▼

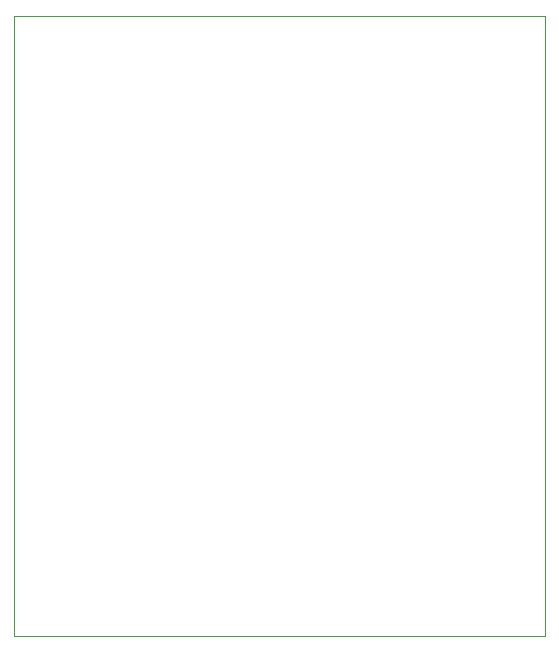
<source format=gbr>
%TF.GenerationSoftware,KiCad,Pcbnew,8.0.5*%
%TF.CreationDate,2024-10-25T00:02:52-07:00*%
%TF.ProjectId,Vanguard_new,56616e67-7561-4726-945f-6e65772e6b69,rev?*%
%TF.SameCoordinates,Original*%
%TF.FileFunction,Profile,NP*%
%FSLAX46Y46*%
G04 Gerber Fmt 4.6, Leading zero omitted, Abs format (unit mm)*
G04 Created by KiCad (PCBNEW 8.0.5) date 2024-10-25 00:02:52*
%MOMM*%
%LPD*%
G01*
G04 APERTURE LIST*
%TA.AperFunction,Profile*%
%ADD10C,0.050000*%
%TD*%
G04 APERTURE END LIST*
D10*
X335750000Y20000000D02*
X380750000Y20000000D01*
X380750000Y-32500000D01*
X335750000Y-32500000D01*
X335750000Y20000000D01*
M02*

</source>
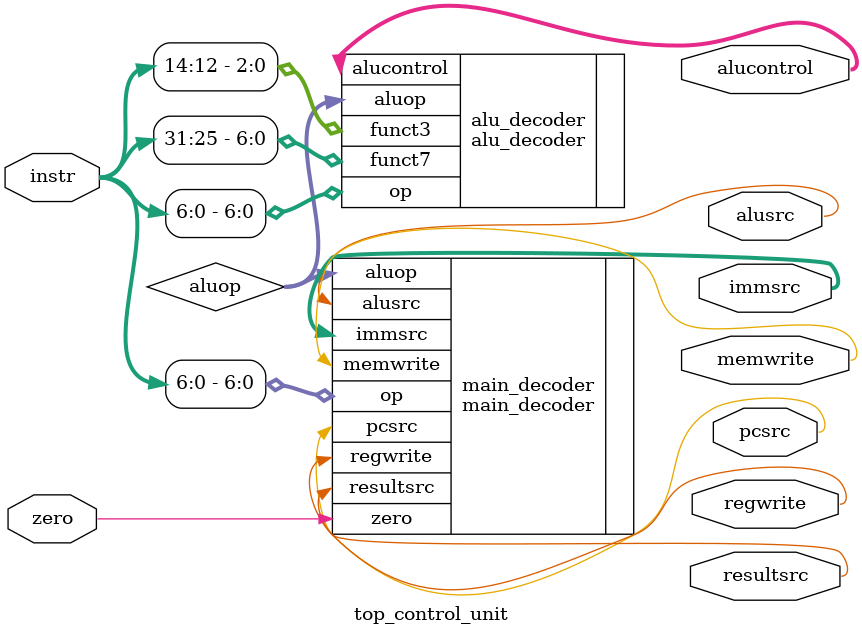
<source format=sv>
module top_control_unit (
    input  logic [31:0] instr,  // 32-bit instruction
    input  logic        zero,   // zero flag

    output logic       pcsrc,
    output logic       resultsrc,
    output logic       memwrite,
    output logic       alusrc,
    output logic [1:0] immsrc,
    output logic       regwrite,

    output logic [2:0] alucontrol
);
  
logic [1:0] aluop;
    
main_decoder main_decoder(
    .op(instr[6:0]),
    .zero(zero),  

    .pcsrc(pcsrc),
    .resultsrc(resultsrc),
    .memwrite(memwrite),
    .alusrc(alusrc),
    .immsrc(immsrc),
    .regwrite(regwrite),
    .aluop(aluop)
);

alu_decoder alu_decoder(
    .op(instr[6:0]),     // 7-bit opcode
    .aluop(aluop),
    .funct3(instr[14:12]), 
    .funct7(instr[31:25]), 
    .alucontrol(alucontrol)
);

endmodule
// verilator lint_on UNUSED


</source>
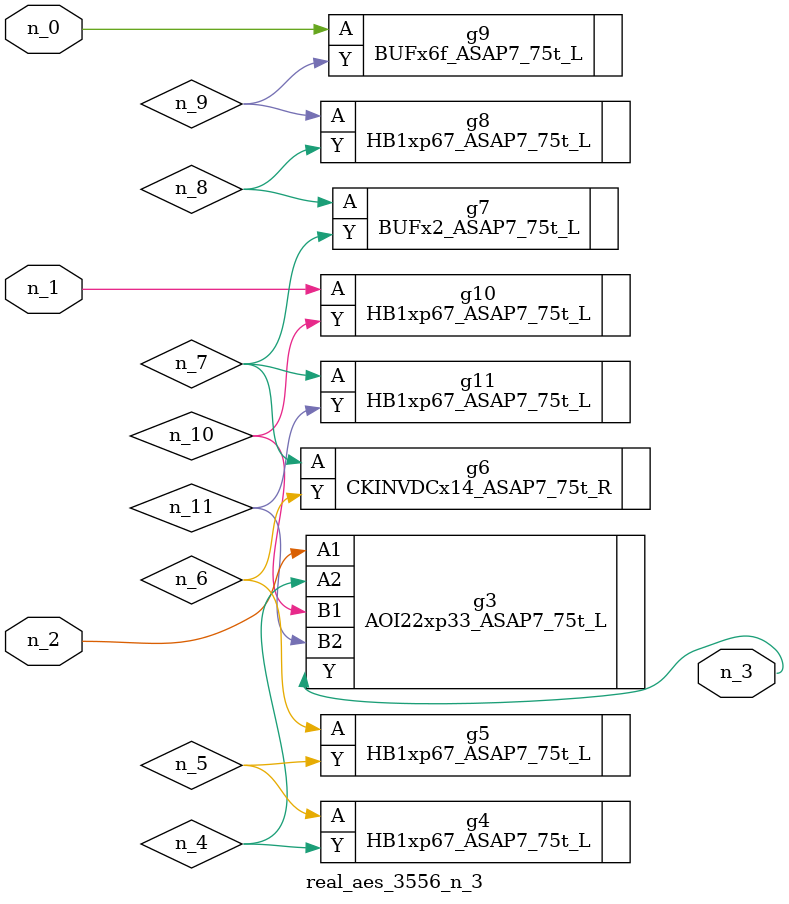
<source format=v>
module real_aes_3556_n_3 (n_0, n_2, n_1, n_3);
input n_0;
input n_2;
input n_1;
output n_3;
wire n_4;
wire n_5;
wire n_7;
wire n_8;
wire n_6;
wire n_9;
wire n_10;
wire n_11;
BUFx6f_ASAP7_75t_L g9 ( .A(n_0), .Y(n_9) );
HB1xp67_ASAP7_75t_L g10 ( .A(n_1), .Y(n_10) );
AOI22xp33_ASAP7_75t_L g3 ( .A1(n_2), .A2(n_4), .B1(n_10), .B2(n_11), .Y(n_3) );
HB1xp67_ASAP7_75t_L g4 ( .A(n_5), .Y(n_4) );
HB1xp67_ASAP7_75t_L g5 ( .A(n_6), .Y(n_5) );
CKINVDCx14_ASAP7_75t_R g6 ( .A(n_7), .Y(n_6) );
HB1xp67_ASAP7_75t_L g11 ( .A(n_7), .Y(n_11) );
BUFx2_ASAP7_75t_L g7 ( .A(n_8), .Y(n_7) );
HB1xp67_ASAP7_75t_L g8 ( .A(n_9), .Y(n_8) );
endmodule
</source>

▲

Exercise directions:
From the data above, copy every line where "memwrite" appears.

Exercise output:
    output logic       memwrite,
    .memwrite(memwrite),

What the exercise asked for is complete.